• **WORK INSTRUCTION**
Restate the data below word for word. Skip any images it contains.

(Saved data entries)
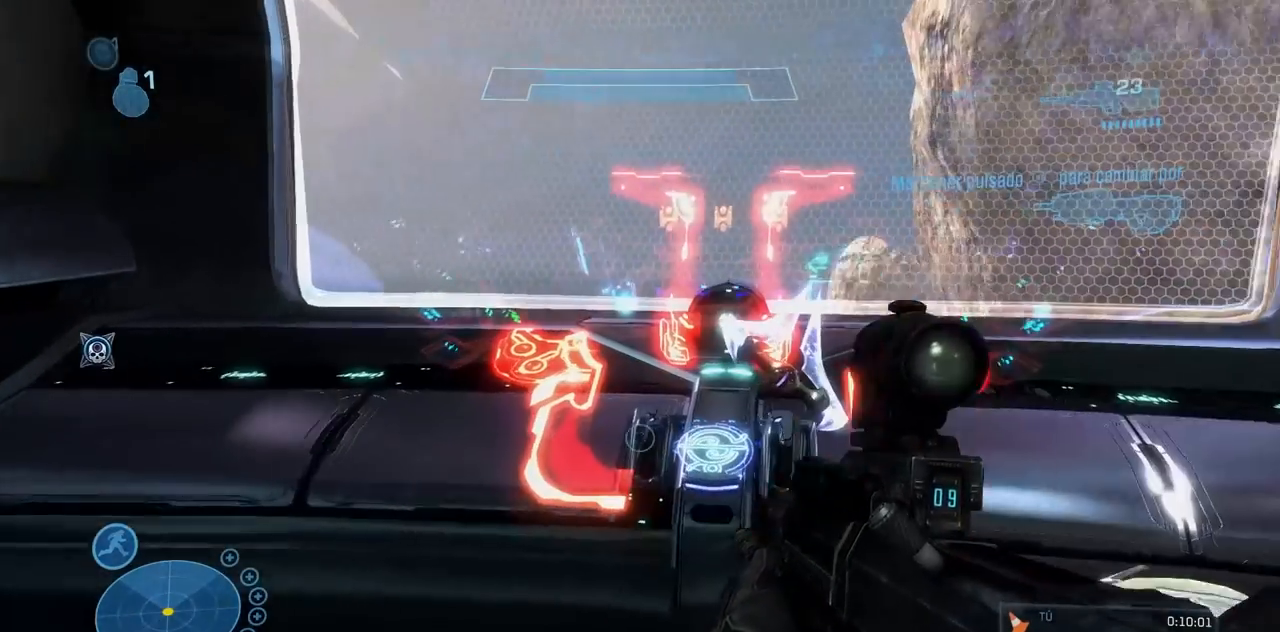
Gameplay with a controller (Xbox layout); each line is a JSON object with the inputs held at the frame after it. "events" lists button and stick changes between this image and that frame as [ms after this image, input, new state], when the widget could be followed in between. Not read: B DPAD_DOWN DPAD_LEFT DPAD_RIGHT DPAD_UP HOME L3 R3 SELECT START X Y.
{"buttons": ["R1"], "left_stick": "center", "right_stick": "left", "events": [[17, "left_stick", "up"], [67, "right_stick", "center"], [150, "R1", "down"], [167, "left_stick", "center"], [217, "right_stick", "left"]]}
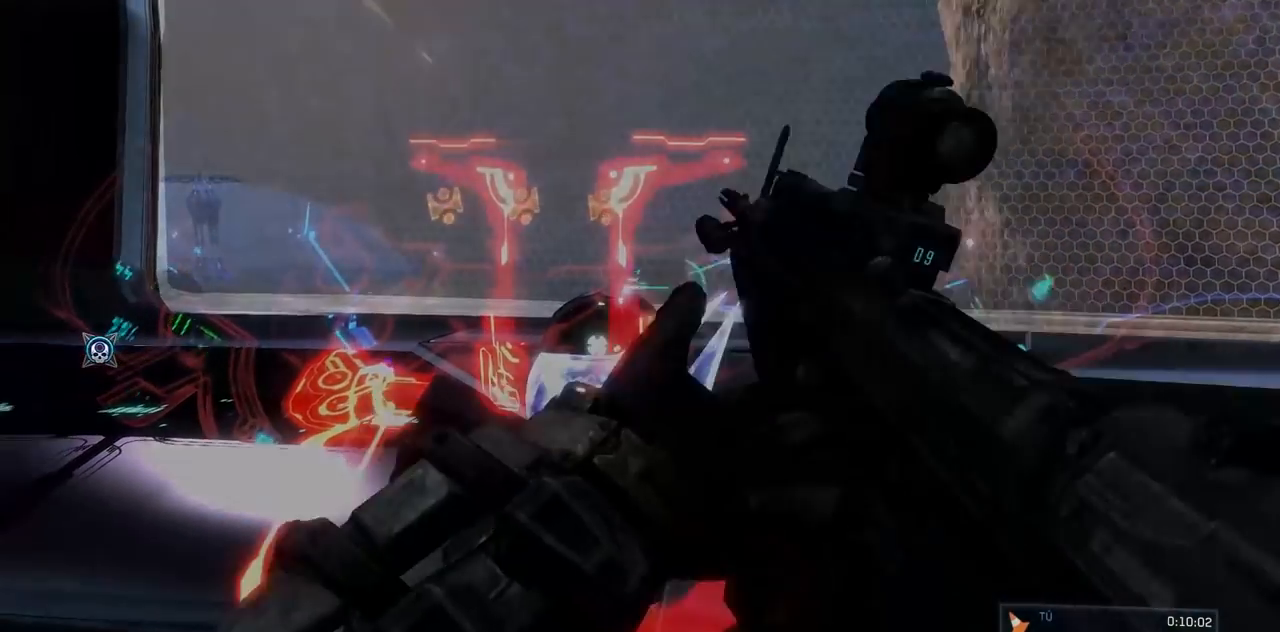
{"buttons": [], "left_stick": "center", "right_stick": "center", "events": [[134, "right_stick", "center"], [301, "R1", "up"]]}
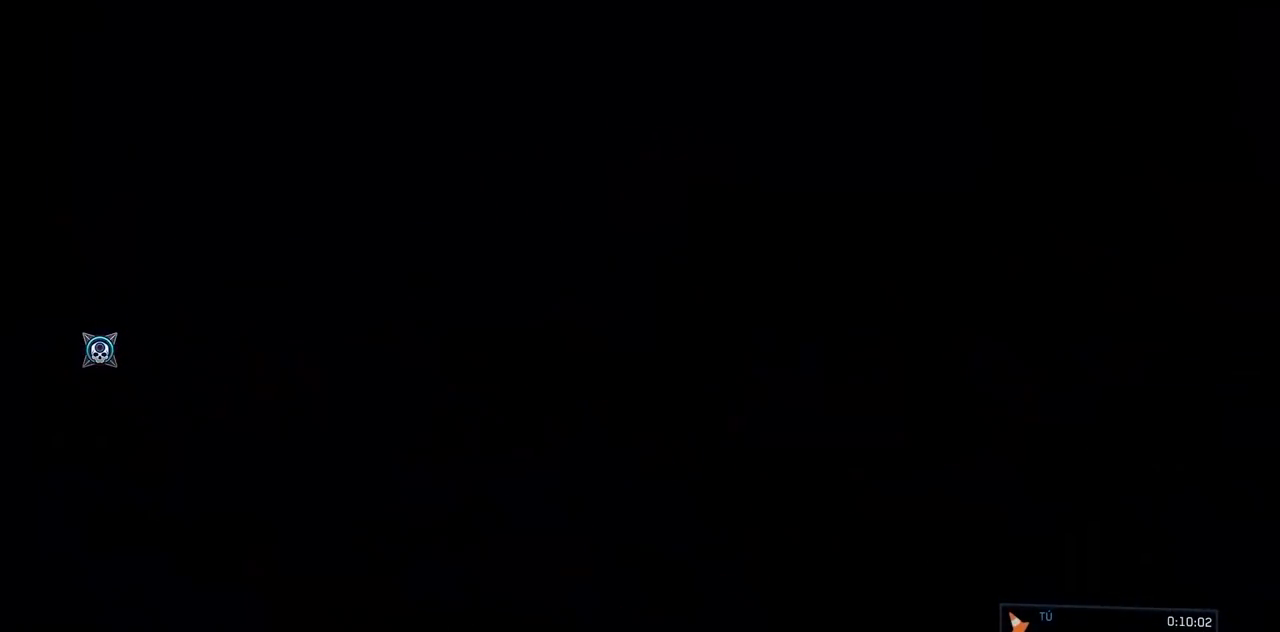
{"buttons": [], "left_stick": "center", "right_stick": "center", "events": []}
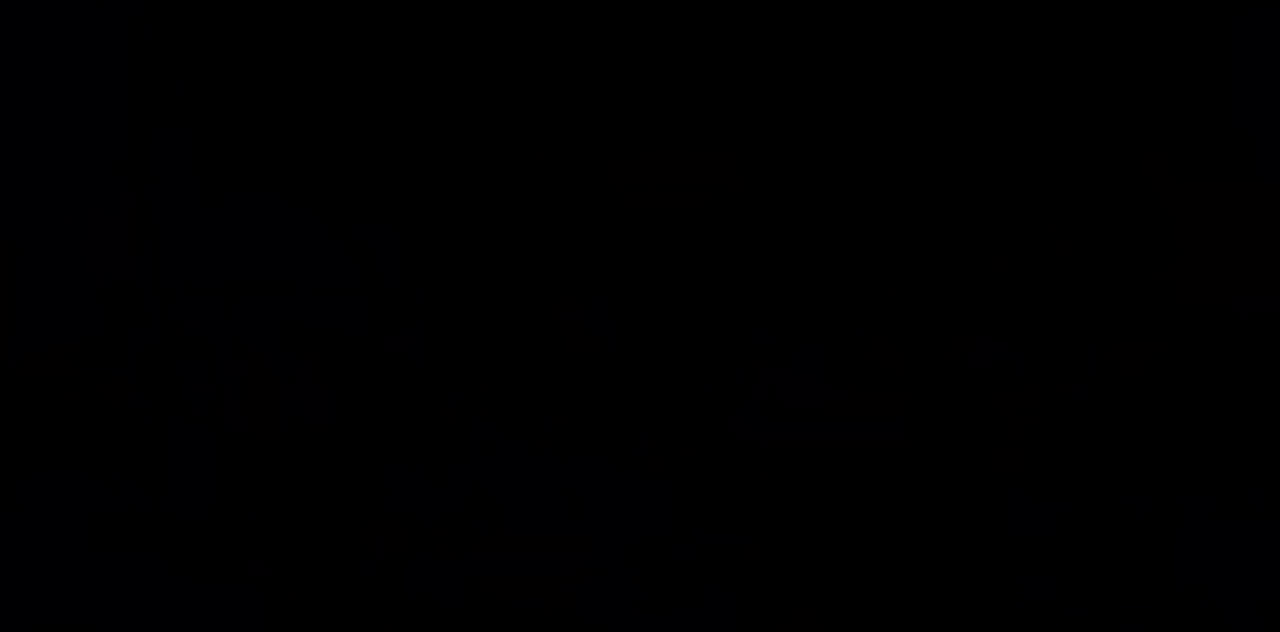
{"buttons": [], "left_stick": "center", "right_stick": "center", "events": []}
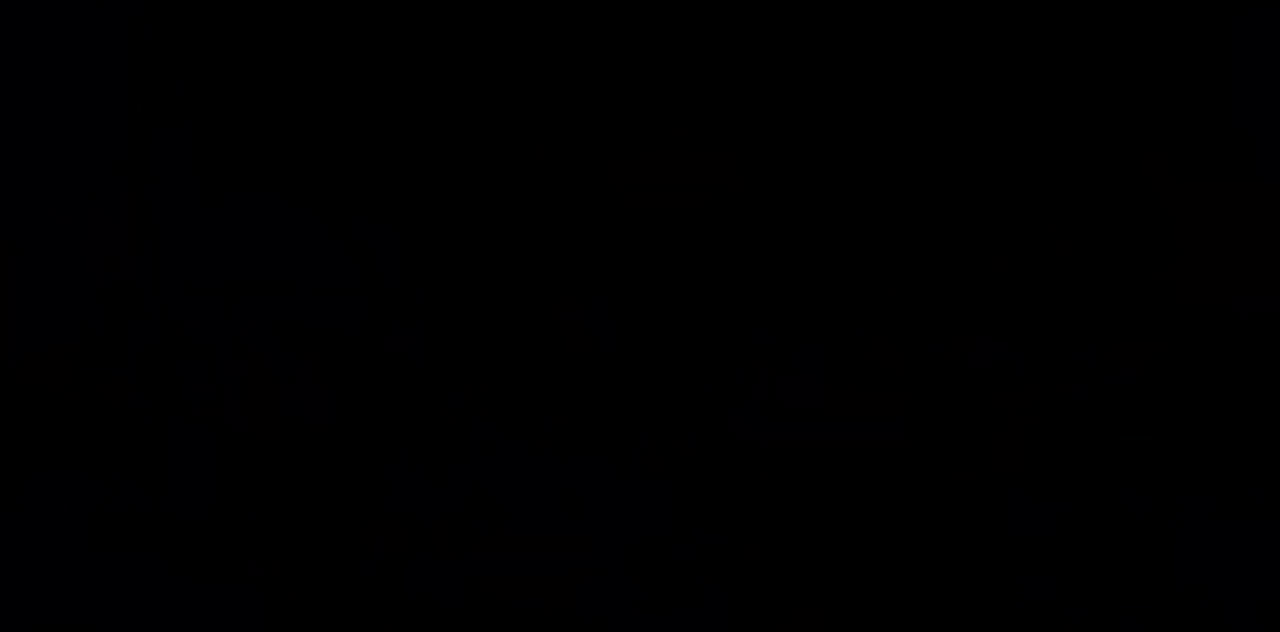
{"buttons": [], "left_stick": "center", "right_stick": "center", "events": []}
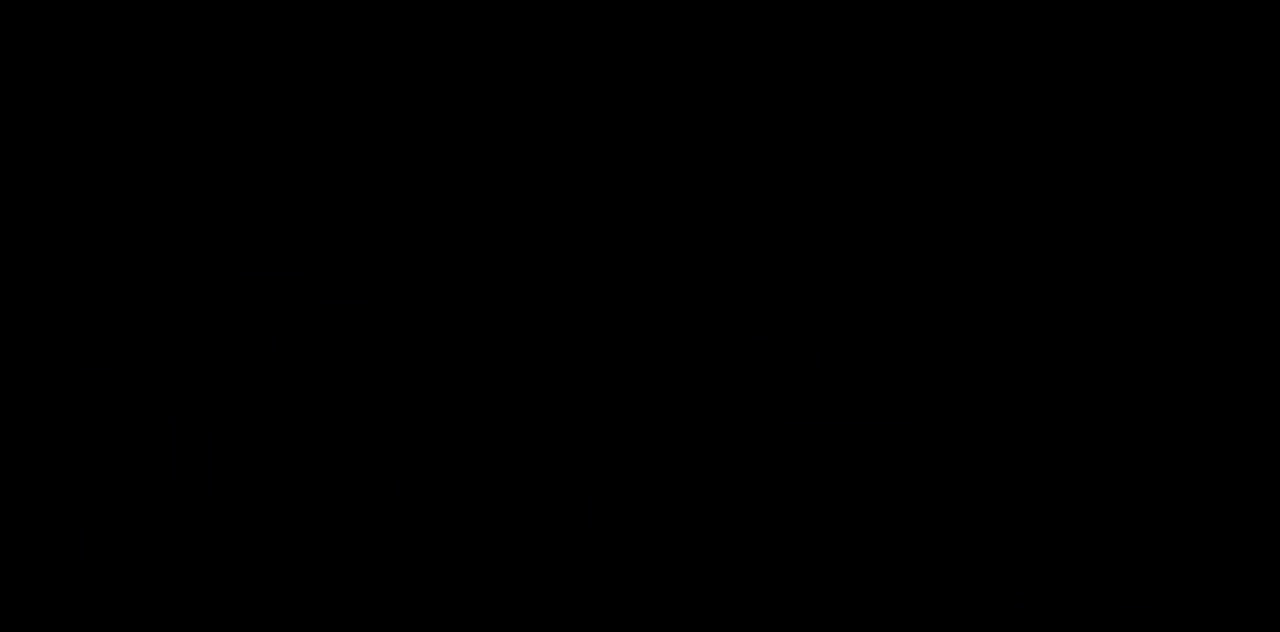
{"buttons": [], "left_stick": "center", "right_stick": "center", "events": []}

• **SOLUTION FOR THIS TASK**
Gameplay with a controller (Xbox layout); each line is a JSON object with the inputs held at the frame after it. "events" lists button and stick changes between this image and that frame as [ms after this image, input, new state], when the widget could be followed in between. Not read: B DPAD_DOWN DPAD_LEFT DPAD_RIGHT DPAD_UP HOME L3 R3 SELECT START X Y.
{"buttons": ["R1"], "left_stick": "center", "right_stick": "left", "events": [[17, "left_stick", "up"], [67, "right_stick", "center"], [150, "R1", "down"], [167, "left_stick", "center"], [217, "right_stick", "left"]]}
{"buttons": [], "left_stick": "center", "right_stick": "center", "events": [[134, "right_stick", "center"], [301, "R1", "up"]]}
{"buttons": [], "left_stick": "center", "right_stick": "center", "events": []}
{"buttons": [], "left_stick": "center", "right_stick": "center", "events": []}
{"buttons": [], "left_stick": "center", "right_stick": "center", "events": []}
{"buttons": [], "left_stick": "center", "right_stick": "center", "events": []}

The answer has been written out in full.